_YOUR ASSIGNMENT:_
From the first line to the last, restate the material word for word; pictures stay out.
---------- PROVIDED DATA ----------
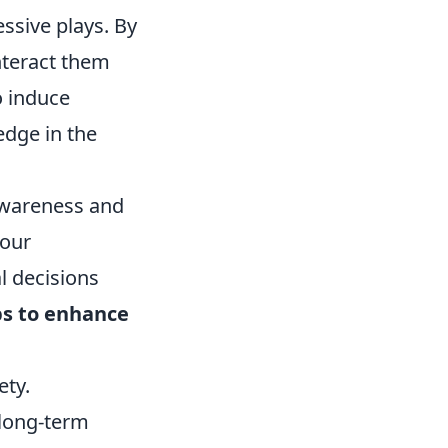
ssive plays. By
nteract them
o induce
 edge in the
awareness and
your
l decisions
ps to enhance
ety.
 long-term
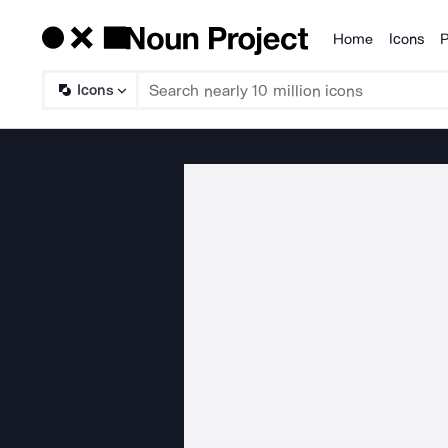
Home
Icons
P
Products
Icons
----------
_OUTPUT OF THE TASK:_
ssive plays. By
nteract them
o induce
 edge in the
awareness and
your
l decisions
ps to enhance
ety.
 long-term
Home
Icons
P
Products
Icons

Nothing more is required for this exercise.